Principle Based Approach
Even from the very beginning of the Agile movement, there has always been a philosophy of how things get done. With the Agile Manifesto and its subsequent variants (Agile Marketing Manifesto for instance), the focus on values and principles is evident in everything that is done. When someone says what they value over something else, they are making a value-based decision. I love that those things discovered have been shared so abundantly to the point that I regularly mention even outside of software products that it is working solutions that I value over comprehensive documentation. In an effort to be more Agile in our approach, we have to remember what the primary measure of our success is and that we regularly take time to inspect our behaviors and make changes to improve on what we are doing. Those principles are just two of the many that can be leveraged to become more Agile. To this end, a story shared in a recent podcast titled “How Can We Be Agile” by Lee Henson emphasized this with two men involved in a contest to chop down the most trees in a specified period that were being used for lumber.

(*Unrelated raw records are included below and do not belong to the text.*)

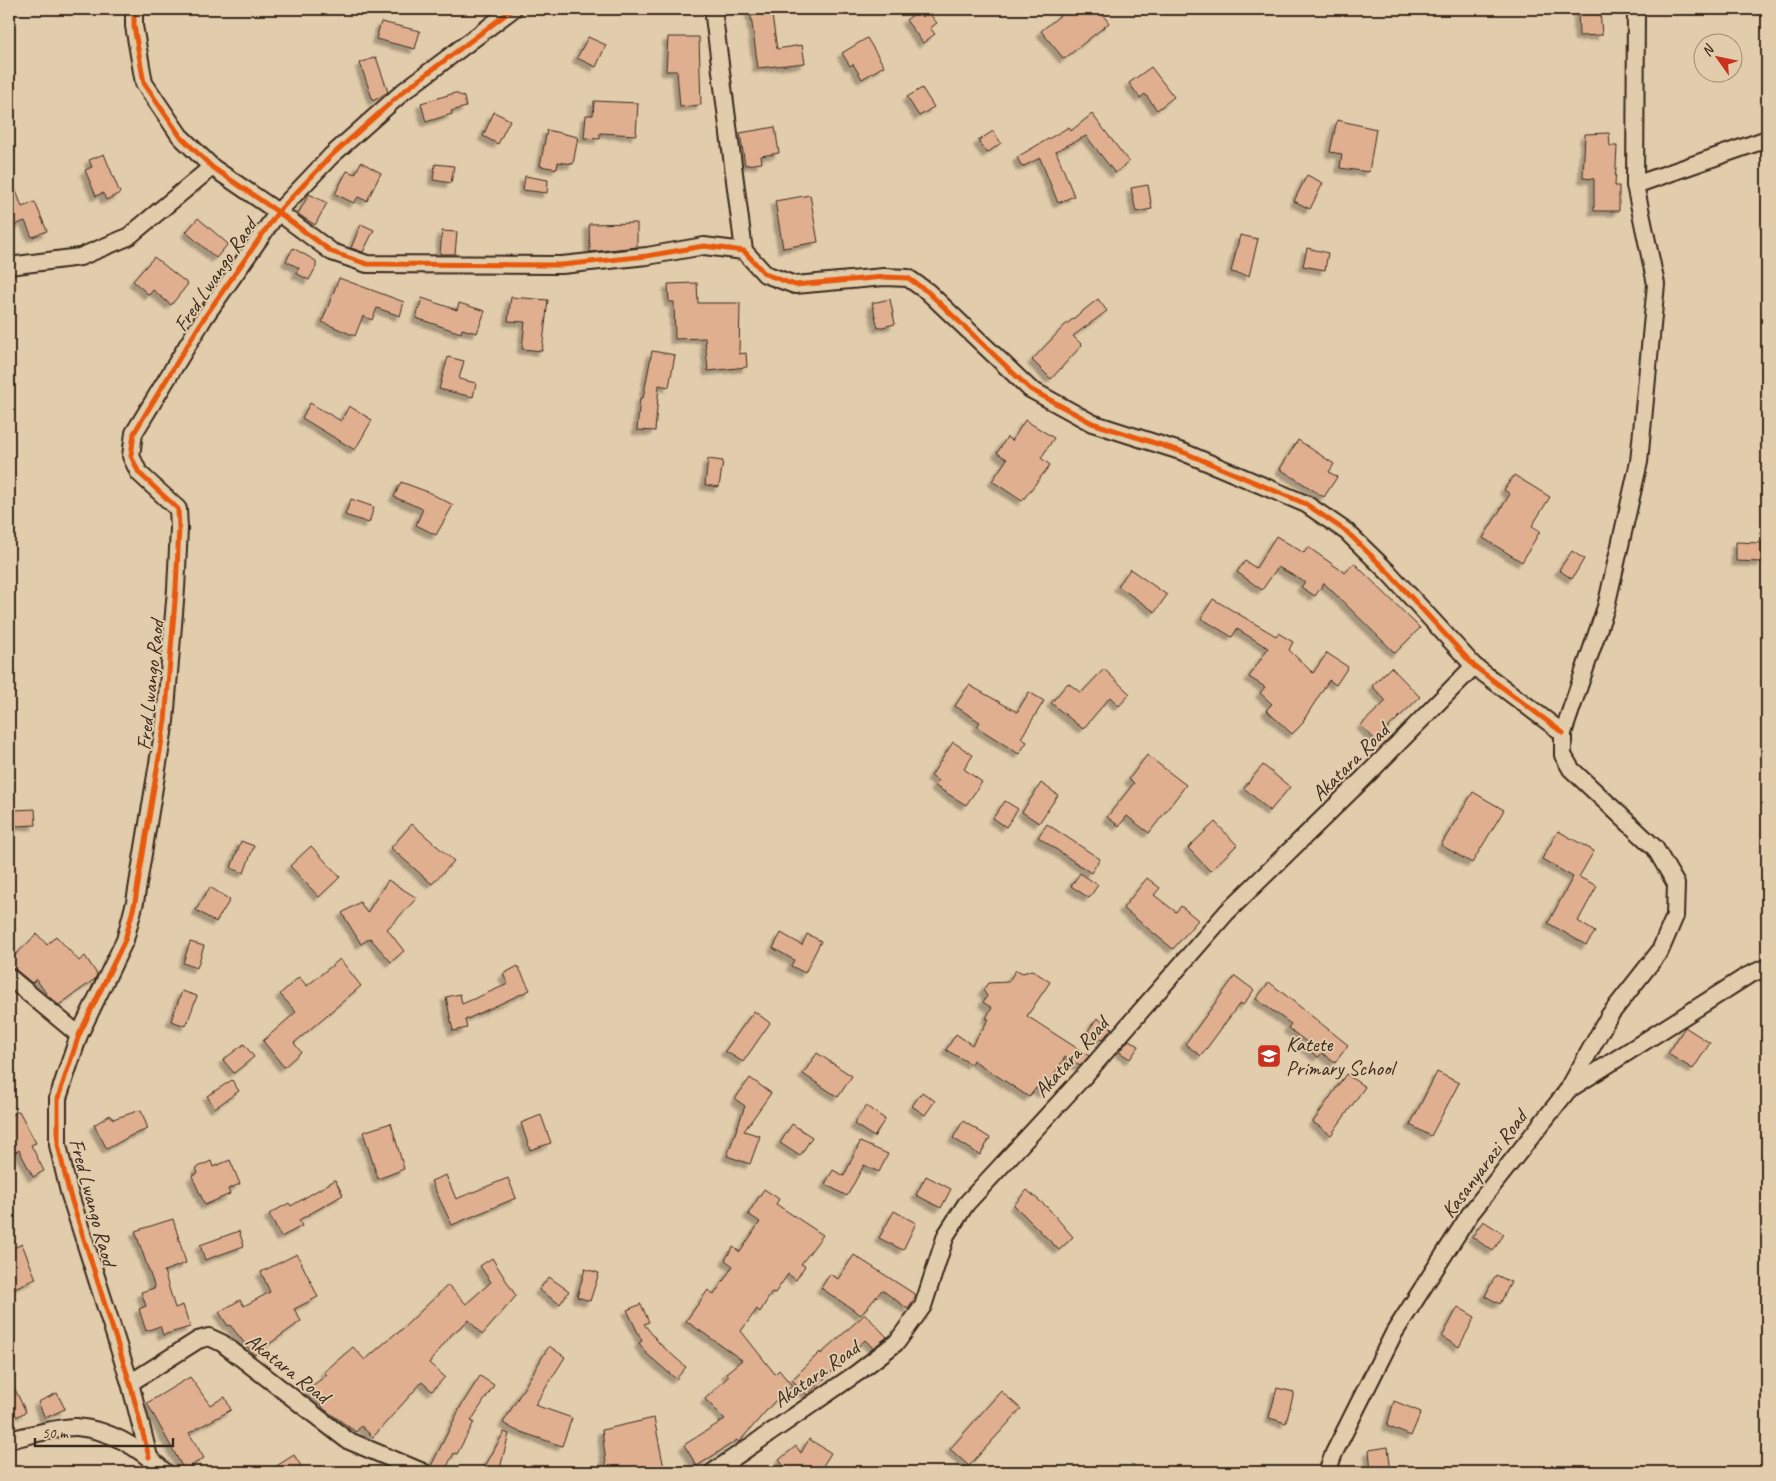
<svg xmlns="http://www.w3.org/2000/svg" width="1776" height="1481" viewBox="0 0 1776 1481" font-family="Caveat,sans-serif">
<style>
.building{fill:#dfaf90;stroke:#3b2a1e;filter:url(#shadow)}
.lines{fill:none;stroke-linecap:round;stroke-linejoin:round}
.street-casing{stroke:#3b2a1e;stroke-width:20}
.street{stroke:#e1ccab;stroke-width:16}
.cycleway-casing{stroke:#e1ccab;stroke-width:8}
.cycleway{stroke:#e8590c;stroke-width:5}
.labels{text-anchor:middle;stroke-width:4;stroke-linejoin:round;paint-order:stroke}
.street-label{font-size:21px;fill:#3b2a1e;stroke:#e1ccab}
.poi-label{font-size:21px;fill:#3b2a1e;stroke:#e1ccab;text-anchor:start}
</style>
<defs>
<filter id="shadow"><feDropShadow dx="-4.5" dy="4.5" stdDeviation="1" flood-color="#0004"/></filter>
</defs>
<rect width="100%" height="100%" fill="#e1ccab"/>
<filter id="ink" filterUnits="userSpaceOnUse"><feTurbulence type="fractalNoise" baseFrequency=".02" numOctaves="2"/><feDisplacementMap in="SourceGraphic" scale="10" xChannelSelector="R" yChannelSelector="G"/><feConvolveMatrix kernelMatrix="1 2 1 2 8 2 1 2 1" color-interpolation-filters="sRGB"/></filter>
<g filter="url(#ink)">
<g class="building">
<path d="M750,9H771L777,49L802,45L805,63L758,68Z"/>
<path d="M1068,9H1098L1109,23L1064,59L1041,31Z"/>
<path d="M1578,9H1600L1602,35L1579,36Z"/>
<path d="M918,11L922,17L928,12L937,23L930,28L935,34L923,43L906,20Z"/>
<path d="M381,22L420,31L415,49L376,39Z"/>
<path d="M588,37L606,45L596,67L577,58Z"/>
<path d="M668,37H699L701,105L680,107L677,71H666Z"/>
<path d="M867,38L884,66L862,79L853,64L850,66L842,53Z"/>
<path d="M376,57L388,92L373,101L360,63Z"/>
<path d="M1151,67L1174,97L1157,110L1145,94L1140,98L1129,83Z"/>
<path d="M922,88L934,107L919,116L907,97Z"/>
<path d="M455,93L464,97L466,107L451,111L452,114L426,122L421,103Z"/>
<path d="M594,101L638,103L636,135L600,133V139L584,138L586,115H593Z"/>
<path d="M494,112L510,120L498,144L483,136Z"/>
<path d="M1092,114L1129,162L1115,173L1086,136L1056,151L1074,196L1058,203L1040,158L1022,167L1017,157L1069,127L1071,131Z"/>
<path d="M1337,120L1376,129L1369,172L1340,168L1342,154L1330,152Z"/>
<path d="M775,127L779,153L761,156L762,163L745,165L740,133Z"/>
<path d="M547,130L578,137L573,164L558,162L557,169L540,166Z"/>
<path d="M993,131L1001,143L987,153L978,141Z"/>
<path d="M1609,133L1610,146H1617L1615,186H1619V211H1594V179L1583,178L1585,134Z"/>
<path d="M104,154L120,193L106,200L103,193L96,196L85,170L92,167L89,160Z"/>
<path d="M361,162L381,173L367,201L358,197L354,203L335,194L347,171L355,174Z"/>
<path d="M435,164L454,166L451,183L433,180Z"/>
<path d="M1307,175L1323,183L1310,209L1294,201Z"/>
<path d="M525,176L548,180L547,193L523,190Z"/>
<path d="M9,177H11L22,207L35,202L47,231L32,237L25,221L9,227Z"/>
<path d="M1148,185L1152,209L1136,212L1131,188Z"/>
<path d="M309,194L327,203L315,225L298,214Z"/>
<path d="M810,195L818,242L783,248L775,201Z"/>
<path d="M198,218L228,244L216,258L186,232Z"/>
<path d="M637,223V247L590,252L589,224Z"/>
<path d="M361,224L374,230L363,252L351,248Z"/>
<path d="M442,231L457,232L455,254H440Z"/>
<path d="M1240,235L1258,239L1249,276L1231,272Z"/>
<path d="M293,248L316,261V267L309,280L296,273L299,268L286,261Z"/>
<path d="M1307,248L1328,253L1325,270L1303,266Z"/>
<path d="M154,257L188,284L171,305L153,290L149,295L133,281Z"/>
<path d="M339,278L404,302L400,316L377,308L372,320L363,316L355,336L322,322Z"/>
<path d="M697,283L698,303H740L739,354L746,353L747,367L708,371L705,338L675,339L674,302H669L668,284Z"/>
<path d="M511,297L548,300L542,351L522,349L525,322L508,321Z"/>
<path d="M422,298L457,310L459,303L485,311L477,333L462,329L461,333L416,318Z"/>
<path d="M890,299L895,324L878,328L872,303Z"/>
<path d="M1098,299L1107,311L1073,336L1082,345L1051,379L1032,360L1064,326Z"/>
<path d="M652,351L675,355L669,387L659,385L655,431L637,430L640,398H643Z"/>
<path d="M448,357L464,361L459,379L476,383L473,397L439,389Z"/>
<path d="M310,403L341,421L349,406L372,420L355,450L302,418Z"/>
<path d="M1025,420L1054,438L1041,458L1050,465L1022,501L992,481L1007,459L997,453L1007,437L1012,441Z"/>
<path d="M1298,440L1334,464L1329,472L1337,477L1324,497L1280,469Z"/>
<path d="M708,459L723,461L719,487L705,485Z"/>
<path d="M1514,475L1550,497L1532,526L1540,531L1522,562L1483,538L1510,494L1504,490Z"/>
<path d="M401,482L428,492L453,505L436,535L416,525L423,509L394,497Z"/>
<path d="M351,499L374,507L369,523L345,515Z"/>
<path d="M1276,536L1304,553L1308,547L1345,573L1354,563L1420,628L1395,653L1324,583L1315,596L1301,587L1305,582L1278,567L1262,590L1237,572L1245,561L1256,568Z"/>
<path d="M1736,542L1762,543V562L1736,561Z"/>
<path d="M1572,551L1584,559L1572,579L1559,570Z"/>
<path d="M1130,569L1167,595L1155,612L1118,586Z"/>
<path d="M1213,599L1276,636L1278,633L1293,642L1289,650L1313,673L1327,653L1348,667L1336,685L1329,680L1303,721L1304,722L1292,734L1266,710L1272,704L1260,693L1265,687L1249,677L1268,648L1237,629L1232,637L1201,618Z"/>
<path d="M1391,667L1420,697L1375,740L1361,725L1386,701L1372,686Z"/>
<path d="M1104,669L1130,694L1119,706L1110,697L1083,729L1051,703L1068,683L1081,693Z"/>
<path d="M969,685L1017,712L1029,692L1044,701L1021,738L1027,742L1019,754L977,727L980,722L955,706Z"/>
<path d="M953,742L973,755L964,769L982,782L966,805L935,786L938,781L931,776Z"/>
<path d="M1147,755L1186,785L1149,833L1127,816L1119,826L1107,817L1134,783L1129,779Z"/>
<path d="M1263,765L1290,787L1270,811L1244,788Z"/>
<path d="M1041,783L1058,795L1039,823L1022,812Z"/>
<path d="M1473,792L1504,810L1472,863L1441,845Z"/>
<path d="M1005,801L1018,809L1006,827L993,818Z"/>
<path d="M35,809L36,825L16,826L15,810Z"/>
<path d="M1215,822L1237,845L1210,871L1188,848Z"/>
<path d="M412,824L454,861L432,884L391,848Z"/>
<path d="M1047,824L1100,859L1091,873L1038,837Z"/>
<path d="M1558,831L1594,851L1579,877L1597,886L1578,921L1595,932L1586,945L1548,923L1573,877L1542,859Z"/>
<path d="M241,841L254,846L244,873L231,868Z"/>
<path d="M311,846L340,877L319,897L290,866Z"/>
<path d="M1080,873L1098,885L1089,898L1071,886Z"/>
<path d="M1147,878L1160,888L1154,895L1176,912L1181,906L1198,920L1173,949L1123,908Z"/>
<path d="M388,880L417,898L387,929L404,951L391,962L370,938L361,944L342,913L360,902L367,913Z"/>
<path d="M210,887L230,900L216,922L196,910Z"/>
<path d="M781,933L802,945L807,934L821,941L805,973L791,966L794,960L773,948Z"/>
<path d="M37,934L47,945L56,936L79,961L85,956L97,974L95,979L59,1005L48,996L36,979L32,983L15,969L9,967V961Z"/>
<path d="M190,942L204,946L197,968L183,963Z"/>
<path d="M340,959L361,986L294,1043L301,1052L284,1067L263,1041L296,1012L280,994L299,977L307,986Z"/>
<path d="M518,966L530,990L465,1020L467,1028L453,1031L446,997L460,994L462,1004L508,984L503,974Z"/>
<path d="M1016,970L1023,973L1032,970L1050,982L1027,1016L1089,1056L1080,1066L1065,1057L1043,1093L1036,1088L1029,1097L973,1060L971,1064L946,1050L956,1034L972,1045L989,1019L986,1018L992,1008L983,1002L987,996L983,990L988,983L1008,982Z"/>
<path d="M1235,976L1254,990L1243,1005L1240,1003L1201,1056L1185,1044Z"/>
<path d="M1269,982L1348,1045L1335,1063L1322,1053L1318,1057L1305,1047L1308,1043L1288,1028L1291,1024L1256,999Z"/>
<path d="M182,991L197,996L186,1026L171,1021Z"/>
<path d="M754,1011L770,1023L743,1062L725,1051Z"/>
<path d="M1097,1018L1112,1028L1102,1040L1088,1031Z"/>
<path d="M1685,1027L1710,1043L1693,1069L1668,1054Z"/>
<path d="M1129,1040L1139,1046L1130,1059L1119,1052Z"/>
<path d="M244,1044L254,1057L234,1073L223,1060Z"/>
<path d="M817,1053L852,1076L838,1097L803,1074Z"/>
<path d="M1437,1072L1459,1083L1431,1136L1410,1125Z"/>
<path d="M1346,1074L1365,1087L1331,1135L1313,1122Z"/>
<path d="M750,1078L771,1093L744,1131L760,1136L750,1164L727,1156L745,1106L735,1099Z"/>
<path d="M232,1080L239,1091L215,1108L207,1096Z"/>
<path d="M922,1092L935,1101L925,1115L912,1106Z"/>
<path d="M866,1106L885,1119L874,1137L854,1124Z"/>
<path d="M141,1110L148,1129L132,1135L107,1149L94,1125L110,1115L113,1119Z"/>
<path d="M19,1111L36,1143L31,1145L44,1171L33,1177L19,1150L9,1156V1116Z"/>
<path d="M541,1115L551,1143L530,1150L521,1123Z"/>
<path d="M963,1121L990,1138L980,1155L953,1138Z"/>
<path d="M391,1123L404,1169L378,1179L363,1132Z"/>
<path d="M792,1124L812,1137L800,1156L780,1143Z"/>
<path d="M860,1142L888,1154L879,1172L864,1165L847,1196L825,1184L833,1170L844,1176Z"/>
<path d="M230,1160L240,1184L228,1189L230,1194L205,1205L192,1176L198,1173L196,1168L211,1161L213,1167Z"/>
<path d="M446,1175L456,1199L508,1178L516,1198L452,1225L431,1181Z"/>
<path d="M926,1176L951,1189L941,1208L916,1195Z"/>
<path d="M335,1180L343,1195L299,1220L302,1226L281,1237L269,1214L289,1203L291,1206Z"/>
<path d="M764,1189L779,1199L776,1204L823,1235L801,1264L805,1266L796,1280L788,1274L775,1293L772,1292L760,1312L757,1309L741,1331L775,1374L779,1370L792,1386L773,1403L739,1442L737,1440L697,1466L684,1445L725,1419L705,1399L729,1376L726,1373L742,1360L686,1321L708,1290L714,1295L733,1266L725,1260L733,1247L740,1252L760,1222L748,1214Z"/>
<path d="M1027,1190L1048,1208L1073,1237L1059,1250L1014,1205Z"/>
<path d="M894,1211L916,1223L903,1250L879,1238Z"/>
<path d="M173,1219L186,1263L164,1271L175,1308L183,1305L190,1327L163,1335L160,1326L146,1331L139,1309L146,1306L141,1292L155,1288L135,1231Z"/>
<path d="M1483,1221L1504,1234L1493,1251L1472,1237Z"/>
<path d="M239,1231L244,1246L205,1260L200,1245Z"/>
<path d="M22,1244L36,1279L14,1288L9,1274V1250Z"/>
<path d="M297,1254L318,1297L294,1309L301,1321L254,1355L230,1325L228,1326L219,1312L240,1300L244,1306L270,1292L261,1272Z"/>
<path d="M854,1255L916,1295L908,1309L882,1290L861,1315L821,1288L830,1274L838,1279Z"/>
<path d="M492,1258L516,1296L482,1335L469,1320L452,1334L429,1363L445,1377L432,1391L422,1382L373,1437L361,1426L356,1432L324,1409L309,1388L327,1375L324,1372L353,1347L365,1360L396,1333L397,1334L448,1285L466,1304L491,1282L480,1266Z"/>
<path d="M585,1269L599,1273L590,1301L577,1297Z"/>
<path d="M1496,1275L1511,1282L1500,1304L1485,1296Z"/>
<path d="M549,1277L569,1291L560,1304L539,1290Z"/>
<path d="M641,1304L649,1322L644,1324L660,1344L686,1367L676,1379L647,1354L639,1343L642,1341L627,1310Z"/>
<path d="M1458,1307L1475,1317L1459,1347L1442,1337Z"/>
<path d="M865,1314L887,1337L873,1348L865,1340L807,1395L792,1380L820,1352L821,1354Z"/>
<path d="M549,1346L565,1357L535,1405L572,1418L562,1446L515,1430L503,1423Z"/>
<path d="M480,1376L494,1385L471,1421L474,1422L457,1454L454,1453L444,1472H439L431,1466L461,1406Z"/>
<path d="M9,1377L26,1412L9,1420Z"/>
<path d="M190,1377L210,1405L225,1397L231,1410L189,1433L204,1458L184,1470L147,1403Z"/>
<path d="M1277,1388L1294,1392L1286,1423L1269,1418Z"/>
<path d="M1001,1391L1021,1409L969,1466L950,1449Z"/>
<path d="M57,1393L65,1409L45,1418L38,1402Z"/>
<path d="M1394,1401L1421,1412L1411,1436L1387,1426Z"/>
<path d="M654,1418L664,1468L642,1472H607L602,1430Z"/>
<path d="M504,1432L509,1434L499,1472H482Z"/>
<path d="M809,1439L831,1453L819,1472H789L779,1460L796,1446L801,1453Z"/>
<path d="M1388,1447L1391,1472H1371L1369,1450Z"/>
<path d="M294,1455L305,1472H267Z"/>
</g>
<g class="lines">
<defs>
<g id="street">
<path d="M134,9V26L144,83L180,136L212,167L278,212L204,318L134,433L131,456L139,473L178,509L179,528L176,589L165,721L135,902L125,940L79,1035L58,1098V1145L69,1192L130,1383L149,1457"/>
<path d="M513,9L404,91L331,156L278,212L332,252L367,264L562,265L647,256L704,246L744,251L765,274L795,285L884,277L908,278L928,292L1030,389L1092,423L1183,452L1306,504L1347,532L1389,573L1474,666L1563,733"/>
<path d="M713,9L744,251"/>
<path d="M1635,185L1767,139"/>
<path d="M9,266L80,257L128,237L212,167"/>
<path d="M9,977L79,1035"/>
<path d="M1568,1090L1609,1016L1660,951L1675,916L1676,884L1655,848L1571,769L1563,755V733L1606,607L1639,462L1656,284L1635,185L1636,9"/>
<path d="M130,1383L198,1340L209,1337L222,1343L347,1440L423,1472"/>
<path d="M9,1440C26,1436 61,1426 77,1427C111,1430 141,1449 165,1472"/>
<path d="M713,1472L857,1373L897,1342L923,1306L946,1235L966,1204L1086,1074L1227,912L1363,779L1474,666"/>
<path d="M1327,1472L1334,1453L1394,1333L1470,1214L1568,1090L1747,976L1767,967"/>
</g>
</defs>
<use href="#street" class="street-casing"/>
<use href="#street" class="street"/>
<defs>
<g id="cycleway">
<path d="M134,9V26L144,83L180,136L212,167L278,212L204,318L134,433L131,456L139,473L178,509L179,528L176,589L165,721L135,902L125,940L79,1035L58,1098V1145L69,1192L130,1383L149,1457"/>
<path d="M513,9L404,91L331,156L278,212L332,252L367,264L562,265L647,256L704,246L744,251L765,274L795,285L884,277L908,278L928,292L1030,389L1092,423L1183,452L1306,504L1347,532L1389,573L1474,666L1563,733"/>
</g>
</defs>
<use href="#cycleway" class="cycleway-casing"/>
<use href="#cycleway" class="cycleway"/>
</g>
</g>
<defs>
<symbol id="school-square" viewBox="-11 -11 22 22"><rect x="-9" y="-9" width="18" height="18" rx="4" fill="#c8321e" stroke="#e1ccab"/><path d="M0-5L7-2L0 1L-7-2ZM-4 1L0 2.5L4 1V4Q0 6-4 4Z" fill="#fff"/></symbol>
</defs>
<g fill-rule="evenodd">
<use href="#school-square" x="1255" y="1042" width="28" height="28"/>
</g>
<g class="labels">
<g class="street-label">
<text transform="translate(215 275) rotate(-56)" y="7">Fred Lwango Raod</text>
<text transform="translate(150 685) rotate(-84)" y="7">Fred Lwango Raod</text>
<text transform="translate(1350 762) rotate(-45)" y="7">Akatara Road</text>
<text transform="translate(1071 1057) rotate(-48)" y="7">Akatara Road</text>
<text transform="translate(1484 1164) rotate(-53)" y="7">Kasanyarazi Road</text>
<text transform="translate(93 1202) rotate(75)" y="7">Fred Lwango Raod</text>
<text transform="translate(288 1368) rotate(38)" y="7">Akatara Road</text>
<text transform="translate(816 1374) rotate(-35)" y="7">Akatara Road</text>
</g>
<g class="poi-label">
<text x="1286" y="1051">Katete<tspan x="1286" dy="24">Primary School</tspan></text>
</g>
</g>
<rect width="1776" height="1481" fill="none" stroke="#e1ccab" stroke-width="30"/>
<rect x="15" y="15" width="1746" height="1451" fill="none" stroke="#3b2a1e" stroke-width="2" filter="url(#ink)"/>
<g transform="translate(1718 58) rotate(303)"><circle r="24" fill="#e1ccab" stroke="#9f8b73"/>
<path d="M0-4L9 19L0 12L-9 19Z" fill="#c8321e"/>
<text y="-8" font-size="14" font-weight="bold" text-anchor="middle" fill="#3b2a1e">N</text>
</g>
<path d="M35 1438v8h138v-8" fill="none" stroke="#3b2a1e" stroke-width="2.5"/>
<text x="42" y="1438" font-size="15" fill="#3b2a1e" stroke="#e1ccab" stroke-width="4" paint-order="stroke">50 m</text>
</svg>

One man was significantly younger than the other and felt he had the clear advantage, especially when he kept seeing his competitor take a break every 30 minutes or so throughout the day. When the totals were tallied at the end of the day, the younger man was astonished at how much more his counterpart had finished than him. The secret was of course in the sharpening of his axe every 30 minutes or so to keep it performing at its best. Too often we forget to measure ourselves in short delivery cycles where we are completing a committed segment of work and then taking that time in between to refresh our approach (sharpen our axe) and get better at what we are doing. Whether we call it a retrospective or not doesn’t matter, but what does matter is that we truly inspect what we are doing and make adaptations to our efforts to get back on track or moving the direction towards the desired outcome for our customer. Take any of the 12 principles of Agile and in applying them that’s how improvements happen.